The pocket-size programme credits five hundred and twenty-one individuals and helping organisations. Bill Mitchell, artistic director of WildWorks, co-directs. Adele Thomas is project associate. Lucy Davies is producer. Mercedes Kemp is community director. There won’t be anything like “Passion” again this year and probably next; unless Port Talbot chooses to make it so.

In March 2010 National Theatre of Wales opened its year with an explicit reference to the other John McGrath, the playwright-polemicist who died in 2002. In his finest achievement he breathed radical new life into a traditional form, that of the Scots ceilidh.

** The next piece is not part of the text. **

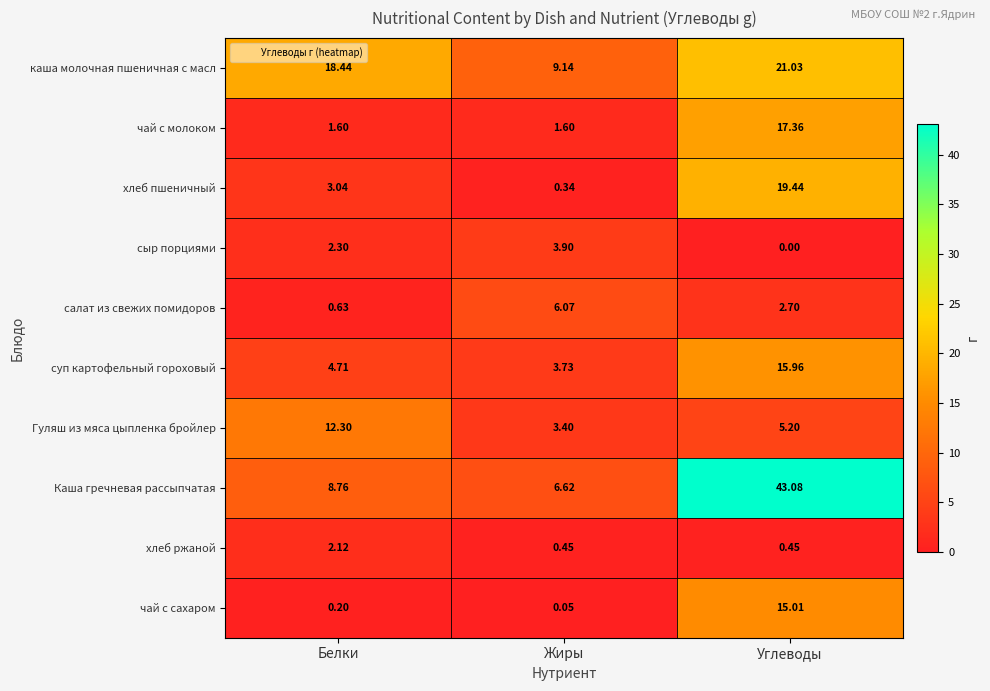

Rank the series at Углеводы from lowest to highest value.

сыр порциями, хлеб ржаной, салат из свежих помидоров, Гуляш из мяса цыпленка бройлер, чай с сахаром, суп картофельный гороховый, чай с молоком, хлеб пшеничный, каша молочная пшеничная с масл, Каша гречневая рассыпчатая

Something similar is to be felt here in the reinvigoration of Port Talbot’s “Passion.”

“A Good Night Out” was the title that McGrath gave to a series of six lectures delivered in Cambridge in 1979. Among the opening words to his audience were “You go into a space, and some other people use certain devices to tell you a story. If their work is good, and skilfully written, presented and acted, we come out feeling exhilarated: we are more alive for seeing it, more aware of the possibilities of the human race, more fully human ourselves.”

That was “the Passion” Easter Sunday 2011.